## Set problem 1
Give again, word for word, the stretch of the entries below from the line containing "cyan ellipse at (472, 284): moved 42 px down" through the end of the entries, leaving out the pictures.
====== Text extract
# 2wd VS 4wd backhoe



## NHresident (Jun 13, 2008)

hi all I'm looking to buy a backhoe sometime I'm looking for opinions on 2 wd units compared to 4 wd drive I plan to do snow removal and whats needed around my farm where it some times gets muddy in the fields I don't want to purchase a 2 wd unit then realize i shoulda spent the 3-6k more for a 4wd unit SO will a 2wd get it done or no comparison thanks


----------



## JustJeff (Sep 9, 2009)

I personally wouldn't consider 2 wheel drive. You may be able to get by with it, but why take the chance? I don't know tractors very well, do the two wheel drive models at least have a differential lock?


----------



## 1olddogtwo (Aug 6, 2007)

Harleyjeff;2145079 said:


> I personally wouldn't consider 2 wheel drive. You may be able to get by with it, but why take the chance? I don't know tractors very well, do the two wheel drive models at least have a differential lock?


As far as lock, yes they do. The also have independent brakes for left and right rear brake.

I would vote 4 wheel drive, better to have then not.

Now this thread will turn into a two vs four wheel and how two wheel drive salt trucks are better for plowing....lol


----------



## Randall Ave (Oct 29, 2014)

1olddogtwo;2145082 said:


> As far as lock, yes they do. The also have independent brakes for left and right rear brake.
> 
> I would vote 4 wheel drive, better to have then not.
> 
> Now this thread will turn into a two vs four wheel and how two wheel drive salt trucks are better for plowing....lol


Yup, sure will. It's summer, what else we got to do? What size backhoe? A 4x4 will drive into the piles better.


----------



## JD Dave (Mar 20, 2007)

It's kinda the same difference between using an axe and a chainsaw. Get the 4wd.


----------



## peteo1 (Jul 4, 2011)

Don't waste your money on a 2wd backhoe


----------



## BossPlow2010 (Sep 29, 2010)
============
====== Data section
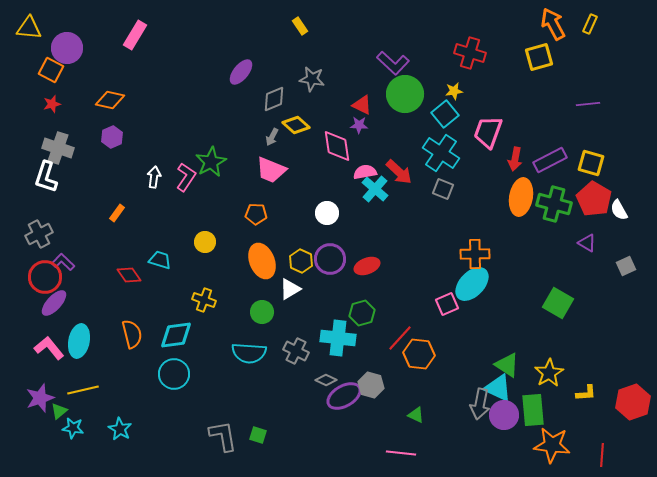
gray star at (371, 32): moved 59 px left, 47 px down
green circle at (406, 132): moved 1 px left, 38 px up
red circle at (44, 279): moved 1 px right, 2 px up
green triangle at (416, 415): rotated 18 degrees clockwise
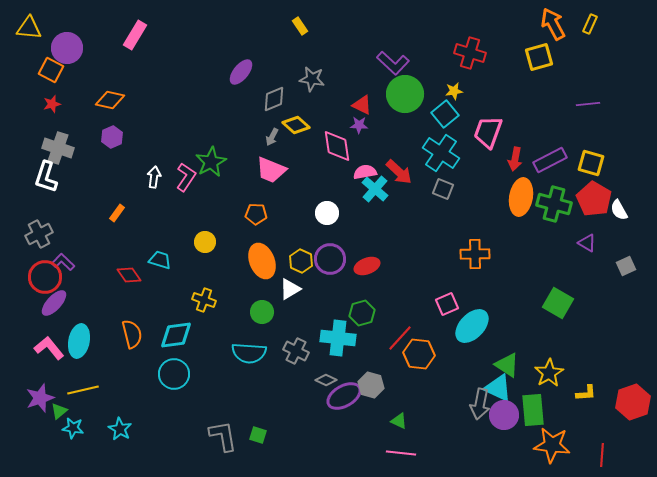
cyan ellipse at (472, 284): moved 42 px down
green triangle at (416, 415): moved 17 px left, 6 px down
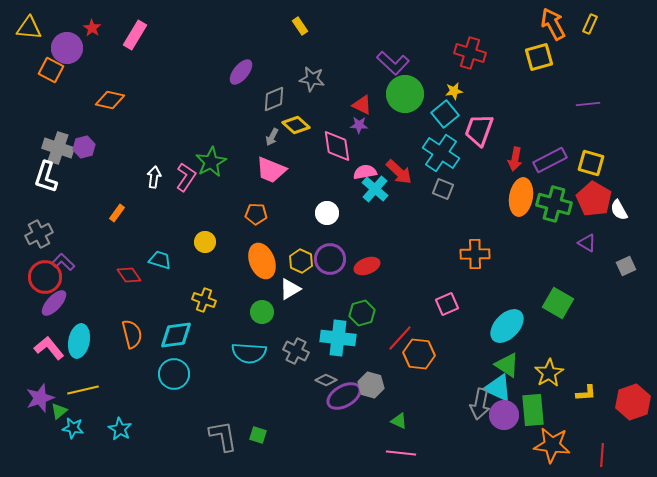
red star at (52, 104): moved 40 px right, 76 px up; rotated 24 degrees counterclockwise
pink trapezoid at (488, 132): moved 9 px left, 2 px up
purple hexagon at (112, 137): moved 28 px left, 10 px down; rotated 10 degrees clockwise
cyan ellipse at (472, 326): moved 35 px right
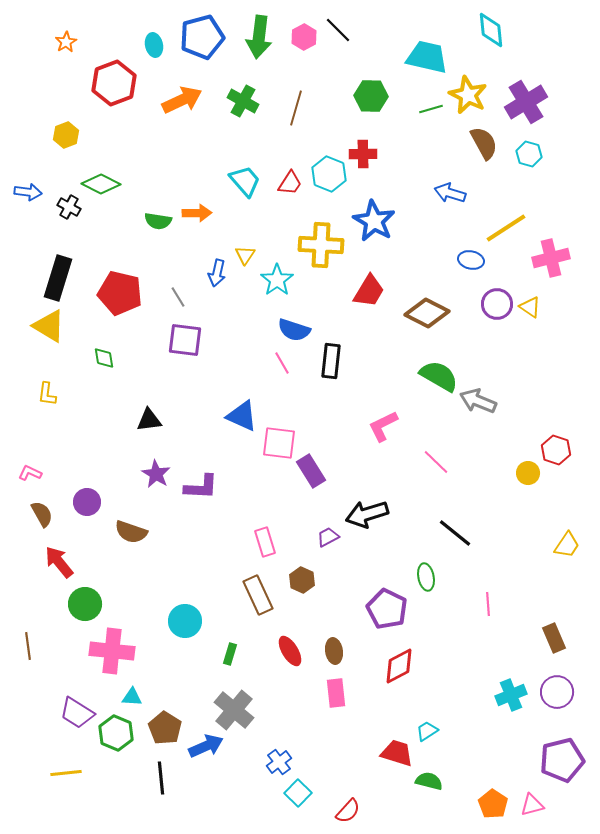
============
## Set problem 2
Transcribe the stretch of the backhoe forum thread above from "# 2wd VS 4wd" through "(Sep 9, 2009)", without changing a word.

## Written reply 1
cyan ellipse at (472, 284): moved 42 px down
green triangle at (416, 415): moved 17 px left, 6 px down
red star at (52, 104): moved 40 px right, 76 px up; rotated 24 degrees counterclockwise
pink trapezoid at (488, 132): moved 9 px left, 2 px up
purple hexagon at (112, 137): moved 28 px left, 10 px down; rotated 10 degrees clockwise
cyan ellipse at (472, 326): moved 35 px right

## Written reply 2
# 2wd VS 4wd backhoe



## NHresident (Jun 13, 2008)

hi all I'm looking to buy a backhoe sometime I'm looking for opinions on 2 wd units compared to 4 wd drive I plan to do snow removal and whats needed around my farm where it some times gets muddy in the fields I don't want to purchase a 2 wd unit then realize i shoulda spent the 3-6k more for a 4wd unit SO will a 2wd get it done or no comparison thanks


----------



## JustJeff (Sep 9, 2009)